Kulturelles Verständnis in Branche und Gesellschaft fördern

 

Der 32-Jährige betont: „Es geht uns nicht nur um das Handwerkliche, sondern außerdem um das kulturelle Verständnis unserer Branche und Gesellschaft.“ Beide Seiten – sowohl Menschen mit Migrationshintergrund als auch ohne – müssten aufeinander zugehen, könnten und würden voneinander profitieren.

Aus Jürgens‘ Mund klingt das leidenschaftlich und überzeugend. Das hat nicht zuletzt mit seiner Biografie zu tun: Er wuchs mit vielen Ausländern im Hamburger Stadtteil Mümmelmannsberg auf, dessen Bewohner häufig am Existenzminimum leben. Später wurde er zum Beispiel in Ostafrika mit schlimmen Lebensbedingungen konfrontiert und gründete daraufhin in Deutschland mehrere soziale Projekte.

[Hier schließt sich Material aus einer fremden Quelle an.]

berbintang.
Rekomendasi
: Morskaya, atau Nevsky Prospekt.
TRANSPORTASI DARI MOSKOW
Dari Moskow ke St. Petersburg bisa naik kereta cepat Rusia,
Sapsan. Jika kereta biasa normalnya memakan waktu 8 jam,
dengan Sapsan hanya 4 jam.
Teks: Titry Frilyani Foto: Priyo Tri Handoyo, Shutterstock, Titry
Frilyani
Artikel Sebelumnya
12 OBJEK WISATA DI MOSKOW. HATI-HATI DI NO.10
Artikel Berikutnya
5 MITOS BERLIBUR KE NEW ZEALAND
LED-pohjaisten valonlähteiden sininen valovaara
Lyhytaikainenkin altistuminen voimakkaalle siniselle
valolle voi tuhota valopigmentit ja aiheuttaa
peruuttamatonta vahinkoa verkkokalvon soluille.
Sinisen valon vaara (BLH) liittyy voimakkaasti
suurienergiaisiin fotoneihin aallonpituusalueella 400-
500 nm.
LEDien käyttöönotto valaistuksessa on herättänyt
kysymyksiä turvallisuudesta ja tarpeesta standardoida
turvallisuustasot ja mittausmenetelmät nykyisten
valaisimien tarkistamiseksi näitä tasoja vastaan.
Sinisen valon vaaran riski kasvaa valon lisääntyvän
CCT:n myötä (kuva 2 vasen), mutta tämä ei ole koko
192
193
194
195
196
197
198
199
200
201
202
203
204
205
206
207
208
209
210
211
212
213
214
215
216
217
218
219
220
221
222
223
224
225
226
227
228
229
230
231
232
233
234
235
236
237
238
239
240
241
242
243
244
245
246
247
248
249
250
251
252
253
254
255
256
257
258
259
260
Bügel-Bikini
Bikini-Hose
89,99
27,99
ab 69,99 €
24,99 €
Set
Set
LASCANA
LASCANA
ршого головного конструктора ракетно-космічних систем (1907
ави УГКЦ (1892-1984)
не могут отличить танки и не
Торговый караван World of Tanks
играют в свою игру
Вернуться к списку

In der Gastronomie legte Jürgens eine autodidaktische Karriere vom Tellerwäscher zum Betriebsleiter und stellvertretenden Geschäftsführer hin. Seinen üppigen Erfahrungsschatz bringt er in die Beratungsfirma Gastrolotsen ein, deren Geschäftsführung er sich mit zwei Kollegen teilt. Die Gastrolotsen sind offizieller Träger der Refugee Canteen.